In this commit you have all what is needed to setup a working zebra DB in Unimarc :
* collection.abs is UNIMARC specific and must be rewritten for MARC21, in marc21 directory
* pdf.properties is to be copied unmodified in the marc21 directory (can also be put somewhere else)
* rebuild_zebra.pl is SLOW, but 1 step reindexing tool, using ZOOM
* rebuild_zebra_idx is FAST, but 2 step reindexing tool, and does not use zebra. run it, it will create all biblios XML files in /zebra/biblios directory, then zebraidx update biblios in your zebra directory
* zebra.cfg is the zebra config file ;-)
* test_cql2rpn.pl is a script that will query the database and show the results. Works for me, just change the query at the beginning to get answers you expect.
What has to be done :
* benchmarking : it seems the zebraidx update is faster than lightning (400biblios/sec : 10 000biblios in 25seconds), while ZOOM indexing is slow (something like 25biblios/second) More benchmarking could be done.
* completing collection.abs for UNIMARC. I'll take care of it.
* modifying Biblio.pm to use ZOOM instead of the "zebraidx through exec" running actually. I'll take care of it also.

People photos with keypoints:
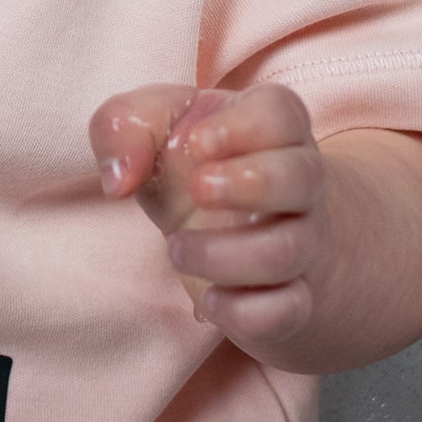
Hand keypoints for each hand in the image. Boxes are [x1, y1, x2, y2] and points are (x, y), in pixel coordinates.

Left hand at [89, 83, 326, 347]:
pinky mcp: (293, 298)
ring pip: (286, 251)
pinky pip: (286, 310)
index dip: (241, 126)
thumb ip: (124, 127)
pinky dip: (241, 310)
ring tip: (176, 248)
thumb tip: (118, 179)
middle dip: (248, 184)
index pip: (282, 111)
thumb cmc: (193, 163)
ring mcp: (303, 242)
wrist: (238, 230)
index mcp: (272, 126)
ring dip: (222, 254)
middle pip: (302, 177)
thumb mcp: (154, 127)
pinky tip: (208, 297)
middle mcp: (299, 182)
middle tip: (197, 189)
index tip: (195, 143)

● What to work on
Which reindexing tool described in the commit note is fast, works in two steps, and does not use zebra?

● Exercise output
rebuild_zebra_idx